As for the sale itself, Jane had bought the house for about $90,000 cash a few years ago, but the agent was only going to give her about $33,000. Of that, she would get $4,000 in cash (that was to help her pay the rent, the agent explained to me). The rest would go to pay off her home equity loan.
But was Jane out in the cold? No! Not only would she get to live in the house as a tenant, she'd have two years to re-purchase the house. At what price, you ask? Well, at the rock-bottom price of $128,000! What a deal! The agent helpfully explained that the house had a current tax assessment of $106,000, so $128,000 in two years was perfectly fair. He was unable to explain how giving her $33K now and charging her $128K later could both be defensible. One or the other, maybe, but not both.

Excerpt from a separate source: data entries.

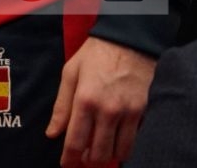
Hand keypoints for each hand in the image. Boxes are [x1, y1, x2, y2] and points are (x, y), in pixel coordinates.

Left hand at [46, 35, 154, 164]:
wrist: (129, 41)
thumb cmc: (95, 55)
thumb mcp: (70, 74)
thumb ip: (61, 106)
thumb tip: (52, 133)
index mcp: (85, 100)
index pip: (76, 140)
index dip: (70, 158)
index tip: (67, 165)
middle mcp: (108, 110)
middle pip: (99, 152)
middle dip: (89, 160)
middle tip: (84, 158)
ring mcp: (129, 113)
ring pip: (119, 151)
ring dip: (108, 156)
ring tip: (100, 151)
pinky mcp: (144, 112)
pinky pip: (135, 140)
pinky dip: (125, 147)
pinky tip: (116, 142)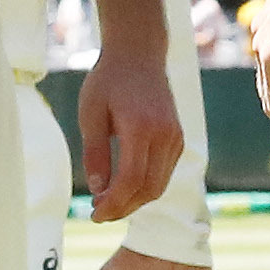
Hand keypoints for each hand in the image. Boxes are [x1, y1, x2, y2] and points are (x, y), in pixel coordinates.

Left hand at [75, 37, 181, 224]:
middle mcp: (165, 135)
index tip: (94, 214)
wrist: (138, 54)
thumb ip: (95, 154)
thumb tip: (98, 191)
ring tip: (108, 203)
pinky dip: (145, 186)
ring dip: (134, 201)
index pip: (131, 180)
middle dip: (123, 208)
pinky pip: (164, 173)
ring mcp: (175, 137)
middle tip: (98, 214)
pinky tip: (124, 187)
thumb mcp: (91, 114)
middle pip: (148, 188)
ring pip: (159, 184)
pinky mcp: (178, 138)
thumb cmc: (108, 81)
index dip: (113, 204)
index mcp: (141, 127)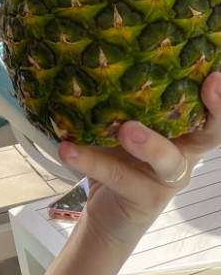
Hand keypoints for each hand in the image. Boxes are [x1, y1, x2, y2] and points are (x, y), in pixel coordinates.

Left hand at [58, 71, 220, 248]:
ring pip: (167, 160)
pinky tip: (68, 149)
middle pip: (208, 135)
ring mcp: (166, 181)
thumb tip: (99, 57)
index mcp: (183, 134)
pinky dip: (90, 160)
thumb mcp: (123, 127)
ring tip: (126, 130)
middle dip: (213, 111)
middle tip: (206, 85)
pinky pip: (119, 177)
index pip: (210, 115)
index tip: (216, 75)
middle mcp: (183, 156)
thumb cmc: (119, 161)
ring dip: (149, 143)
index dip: (219, 99)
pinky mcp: (144, 200)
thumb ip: (125, 103)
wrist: (105, 216)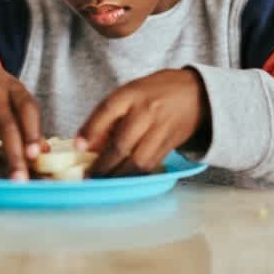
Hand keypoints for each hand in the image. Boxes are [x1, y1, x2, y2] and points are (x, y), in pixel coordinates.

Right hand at [0, 57, 45, 180]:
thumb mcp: (15, 95)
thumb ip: (29, 123)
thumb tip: (43, 153)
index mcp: (13, 88)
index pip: (27, 109)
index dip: (33, 133)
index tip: (35, 155)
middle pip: (6, 127)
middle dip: (14, 157)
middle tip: (20, 180)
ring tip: (2, 169)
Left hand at [76, 68, 210, 176]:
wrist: (196, 93)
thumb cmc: (153, 93)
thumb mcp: (127, 94)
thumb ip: (106, 117)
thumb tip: (85, 145)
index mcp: (131, 94)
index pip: (107, 110)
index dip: (90, 130)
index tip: (78, 147)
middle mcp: (147, 111)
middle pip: (122, 144)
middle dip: (103, 164)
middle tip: (89, 176)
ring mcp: (161, 129)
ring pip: (138, 160)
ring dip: (119, 175)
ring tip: (105, 181)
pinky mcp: (172, 143)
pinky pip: (151, 164)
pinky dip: (135, 174)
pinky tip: (123, 177)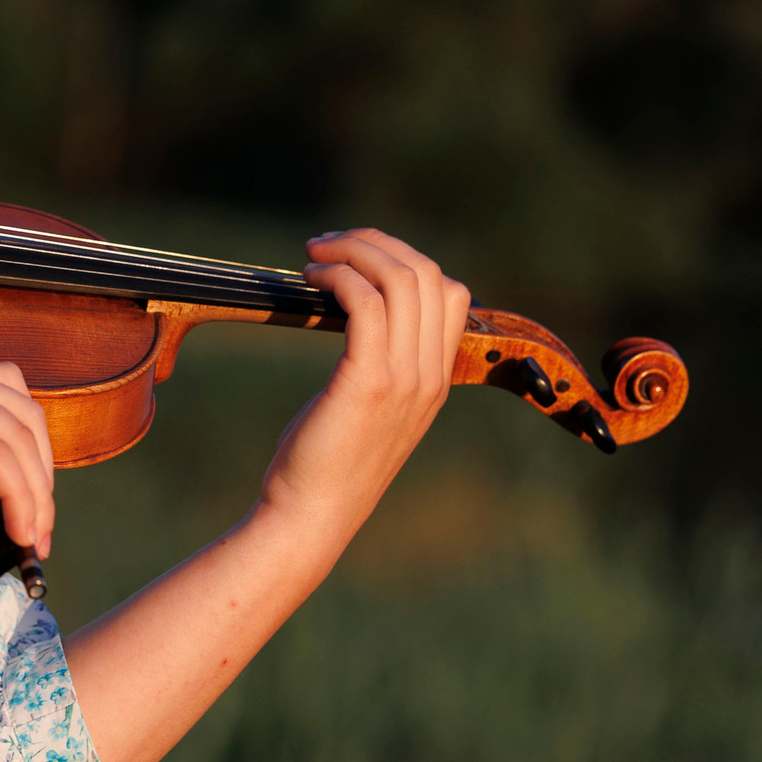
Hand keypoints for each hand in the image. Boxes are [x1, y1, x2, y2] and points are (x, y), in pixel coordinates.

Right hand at [0, 351, 56, 553]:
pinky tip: (12, 525)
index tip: (24, 523)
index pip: (4, 415)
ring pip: (17, 432)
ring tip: (29, 539)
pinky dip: (13, 488)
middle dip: (41, 480)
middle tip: (35, 538)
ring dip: (34, 490)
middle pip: (25, 419)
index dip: (26, 468)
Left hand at [259, 228, 469, 541]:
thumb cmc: (323, 465)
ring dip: (353, 251)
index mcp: (435, 380)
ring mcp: (405, 379)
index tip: (357, 259)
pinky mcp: (367, 382)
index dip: (405, 260)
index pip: (451, 293)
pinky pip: (365, 302)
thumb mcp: (367, 408)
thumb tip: (352, 309)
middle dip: (375, 244)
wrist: (311, 518)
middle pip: (427, 274)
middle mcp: (429, 376)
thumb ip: (378, 365)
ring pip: (400, 279)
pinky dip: (338, 276)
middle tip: (327, 243)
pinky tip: (309, 279)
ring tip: (314, 253)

Obviously we had to get her out of this deal. She and her husband had signed a document granting power of attorney to an employee of the title company that was working the deal, so they could have closed the loan without her. Obviously, the first thing I and my fellow attorney did was revoke the power of attorney so that the closing couldn't go forward. (It was a close call - the closing could have happened on the 13th but for a cloud on the title.)
At this point, Jane can choose not to go to the closing, which has been rescheduled to the end of the month. The agent can then sue her for damages or to force her to go through with the sale. He won't dare, though, because then the utter unconsionability of the contract would come to light, along with the fact that about 75% of the contract is illegible. Below is a thumbnail to a small excerpt of the contract. Seriously, if you can figure out what it says, let me know, okay?
When I spoke with the agent earlier today, my question to him was this: "If your mother or your sister were offered this deal, would you recommend that she take it?" He didn't answer other than to mouth some words about "it depends on the situation."
I also have a question for the title company's attorney, who told me yesterday that he represents both parties in the transaction: How can one attorney represent two parties knowing that one is so flamboyantly screwing the other? How is that even remotely consistent with the ethics rules he and I both are supposed to follow?
The House has passed a far less than satisfactory bill on predatory lending. But eventually we are going to have to deal with these rescue scams. It's been my experience that no matter how much education you do on issues like this, it is no match for those clever souls who feed off the misery of others.
For further reading: NCLC's Dreams Foreclosed: The Rampant Theft of Americans' Homes Through Equity-Stripping Foreclosure 'Rescue' Scams," June 2005
Things like this will, I suppose, keep us busy until February, when my agency will probably close for the most part unless our appeal of our HUD grant score goes through. Non-profit work rocks!